In adapting Michael Pertwee's play 'Six of One', Theater van de Lach foreman John Lanting appears to have stayed quite close to the source material for once, seeing that Pertwee also gets a director and 'Mis en Scene' credit. For once, Lanting leaves the bumbling fool part to another, John Leddy, who was enjoying great success co-starring in the popular sit com "Zeg 'ns Aaa" at the time. Leddy steals the show wearing increasingly loud clothes, loses his brand new contact lenses (typical eighties routine, when contacts were still quite expensive). Later on he naturally manages to swallow one, and repeatedly falls off the boat and/or ruining the other's valuable possessions. Meanwhile, Lanting, plays a playboy who can't keep up with his young conquest any longer. The fact that his profession is a script writer is one of those typical writer's excuses to give one particular character the wittiest lines and puns.

With the settings confined to the yacht, and only one crew member, Juan, who doesn't have any lines, there are less characters and there is less space for them to go around than usual. Still, the main 6 still manage to have enough secrets and lies between them to last a couple of hours. For starters, Robert is unaware that his wife has had an affair with Bruno, just as Joop hasn't a clue his wife Paulien is in love with Robert (which is why Robert and Paulien want Joop to take a job offer in Japan).

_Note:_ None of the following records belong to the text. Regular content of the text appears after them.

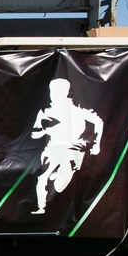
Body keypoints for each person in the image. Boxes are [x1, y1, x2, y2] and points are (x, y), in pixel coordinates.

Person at [30, 78, 104, 214]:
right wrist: (47, 130)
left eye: (58, 91)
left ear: (65, 92)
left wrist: (96, 143)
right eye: (53, 91)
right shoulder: (45, 111)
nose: (54, 94)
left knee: (60, 185)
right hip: (51, 149)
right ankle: (41, 207)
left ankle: (60, 179)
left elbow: (98, 122)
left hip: (72, 151)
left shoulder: (79, 110)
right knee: (42, 177)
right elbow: (34, 134)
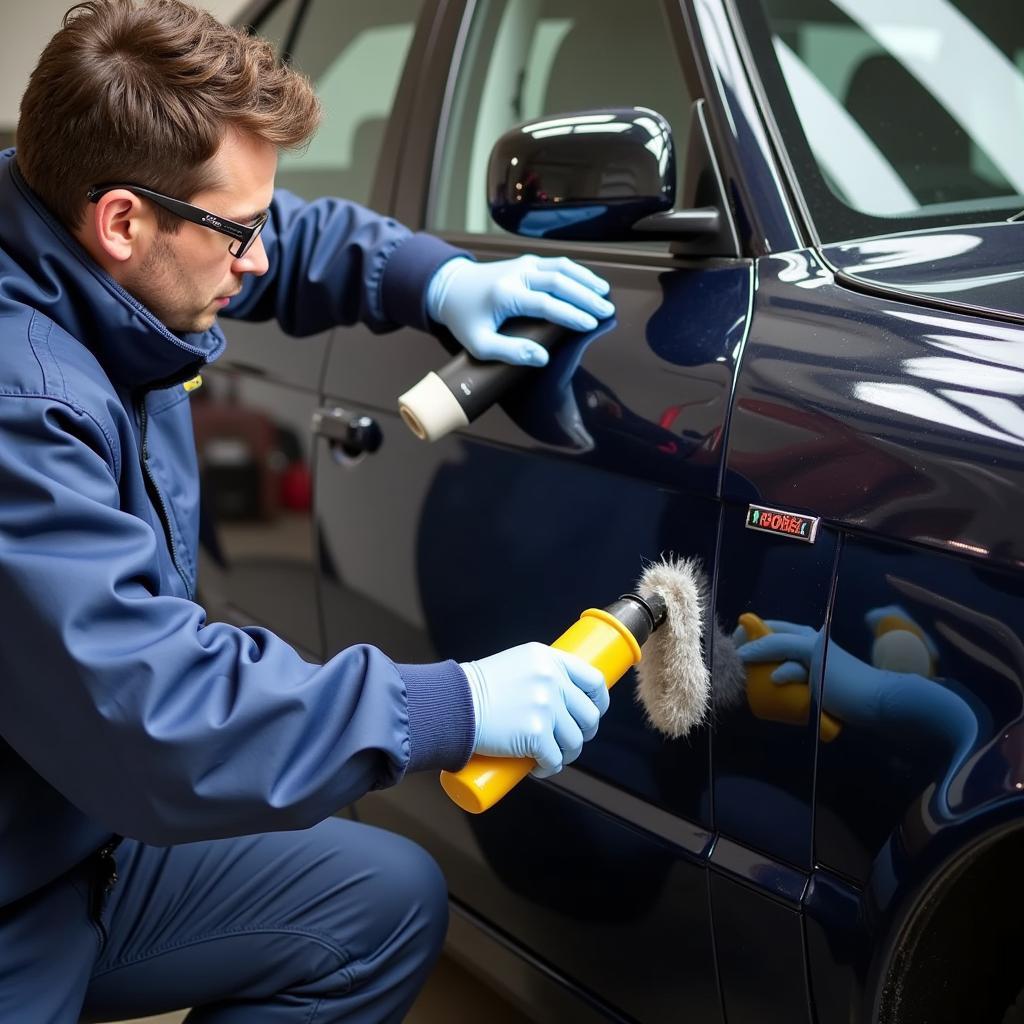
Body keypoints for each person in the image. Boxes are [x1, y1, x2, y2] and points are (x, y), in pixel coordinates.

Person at [0, 2, 618, 1020]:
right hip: (20, 882)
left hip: (68, 819)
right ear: (121, 222)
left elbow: (281, 235)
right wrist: (450, 707)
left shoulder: (79, 233)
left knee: (373, 904)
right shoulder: (26, 400)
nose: (256, 262)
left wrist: (437, 277)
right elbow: (152, 713)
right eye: (239, 233)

Unfortunately, as is often the case in these televised stage plays, the proceedings do go on a bit too long. When all the affairs have seen the light of day and the confrontations have passed, instead of curtains, the remaining characters jus sit around contemplating everything that has just happened. Sure, the eventual coda involving Bruno and two women crammed into a tiny sleeping quarters is okay, but this is one play that could, and should have ended about 20 minutes earlier.